Study: Rate of injuries among youth soccer players has doubled

September 15, 2016 / SoccerSports Medicine
A new study released this week suggests that the rate of injuries among youth soccer players has dramatically increased since 1990.

soccer2The study — conducted by the Center for Injury Research and Policy of the Research Institute at Nationwide Children’s Hospital — found that the number of soccer-related injuries treated in emergency rooms in the U.S. each year increased by 78% with the annual rate of injuries up 111% among soccer players 7 to 17 years old.

Researchers said that the rising number of injuries comes not just from the increase in participation but also because players are now being treated more frequently for injuries.


“The sport of soccer has changed dramatically in the last 25 years,” said Huiyun Xiang MD, MPH, PhD, senior author and Director of Research Core at the Center for Injury Research and Policy at Nationwide Children’s Hospital. “We’re seeing athletes play year-round now thanks to club, travel and rec leagues, and the intensity of play is higher than it ever has been. These factors combine to lead to more risk of injury.”

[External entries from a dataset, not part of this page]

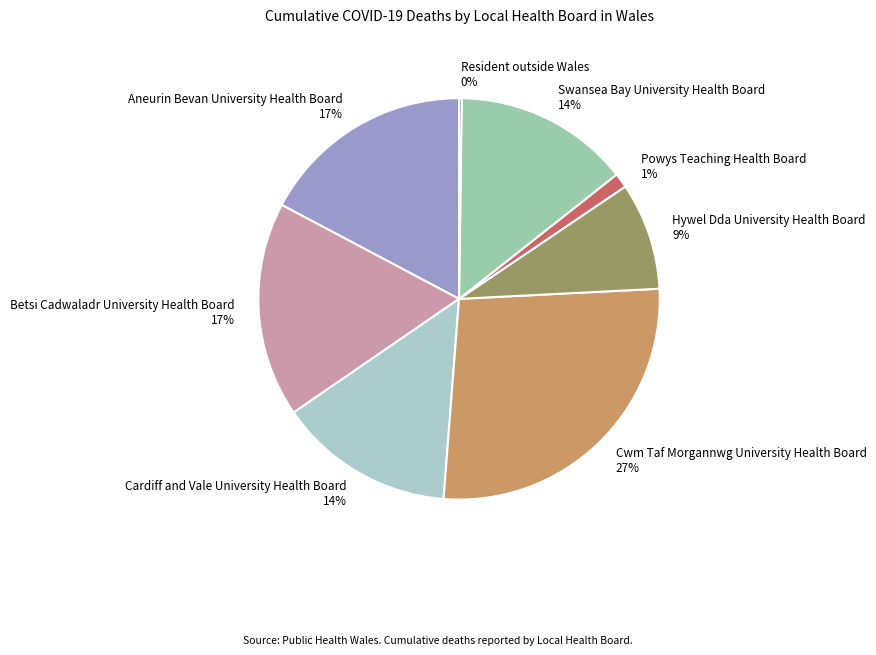

True or false: Aneurin Bevan University Health Board accounts for 17% of the total.

True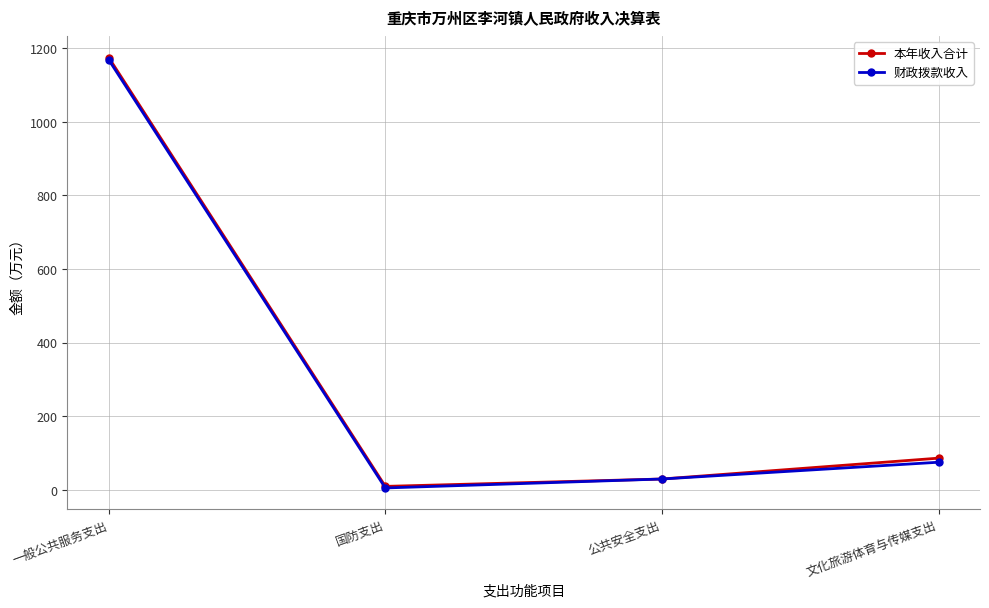

Where is 财政拨款收入 nearest to the value 586?

文化旅游体育与传媒支出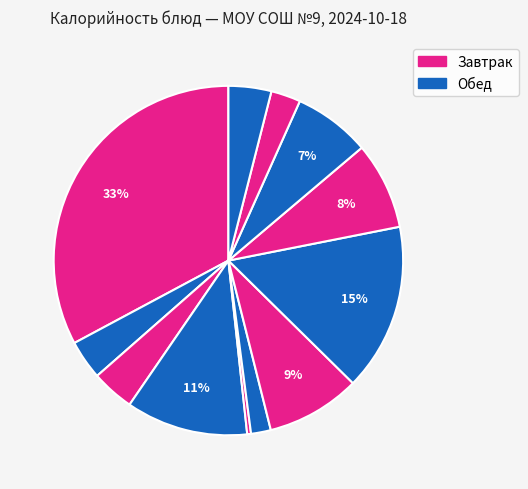

Count the number of slices in the pie.

12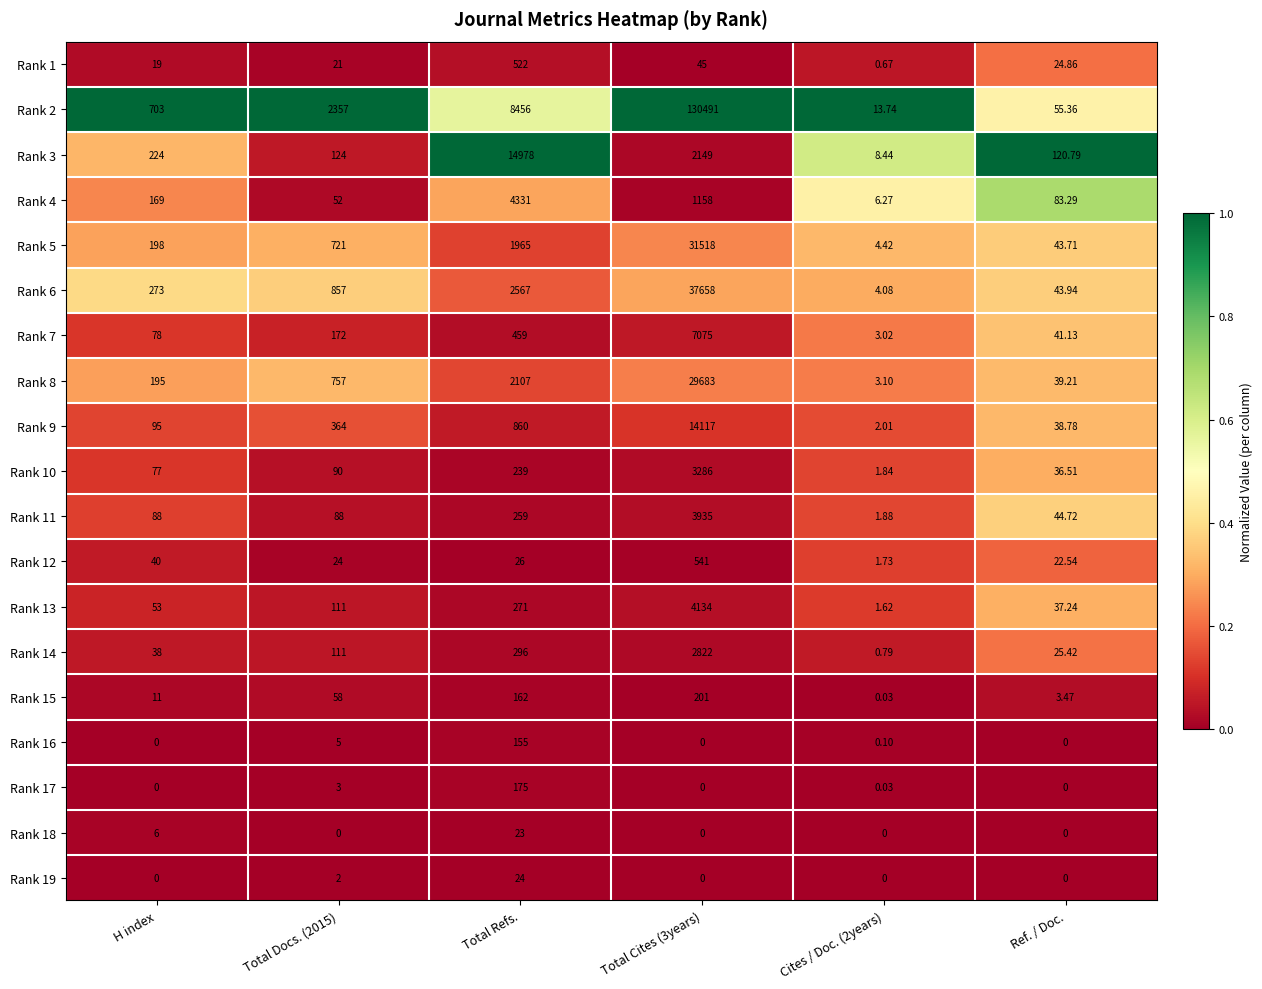

Is the value of Rank 4 at Total Cites (3years) greater than the value of Rank 5 at Cites / Doc. (2years)?

Yes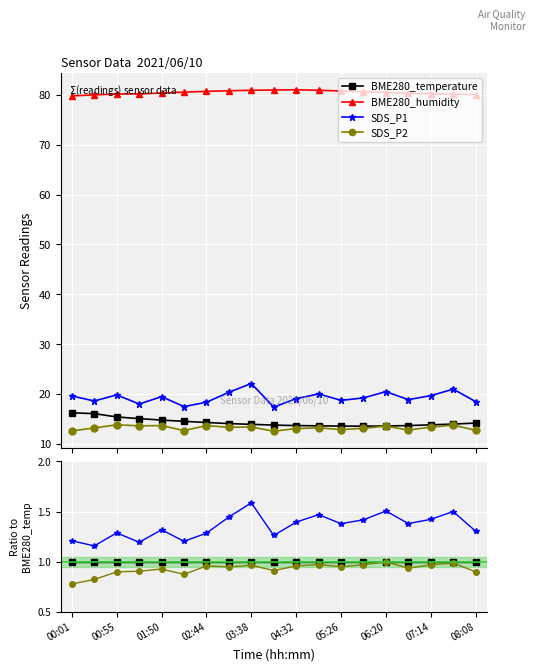

Count the number of data series in this chart.

4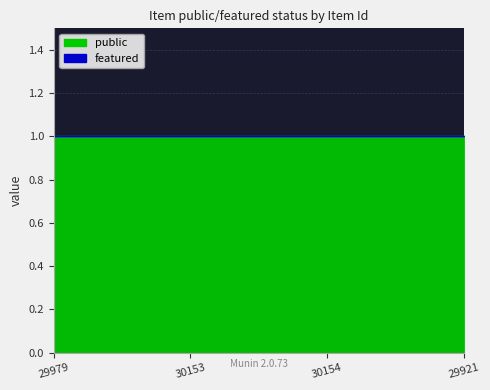

What is the spread (max minus min) of values at 29921?

1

The majority of the injuries were sprains or strains (35%), fractures (23%) or soft tissue injuries (22%). While concussions and other closed-head injuries (CHIs) only accounted for just over 7% of the injuries overall, the rate of concussions/CHIs increased 1,596% over the 25-year study period. Athletes with concussions/CHI were twice as likely to be admitted to the hospital as patients with other diagnoses.

A 1,600% jump in the rate of concussions is an alarming figure, but keep in mind that our awareness, not to mention our means for diagnosis and treatment of head injuries, is significantly better today than it was 26 years ago. It would be misleading to imply that there is no correlation.

The study found that most injuries occurred when a player was struck by another player or the ball (39%) or when they fell (29%). Older children and adolescents ages 12 to 17 years accounted for the majority of the injuries (73%) and girls were more likely than boys to sustain a knee or an ankle injury.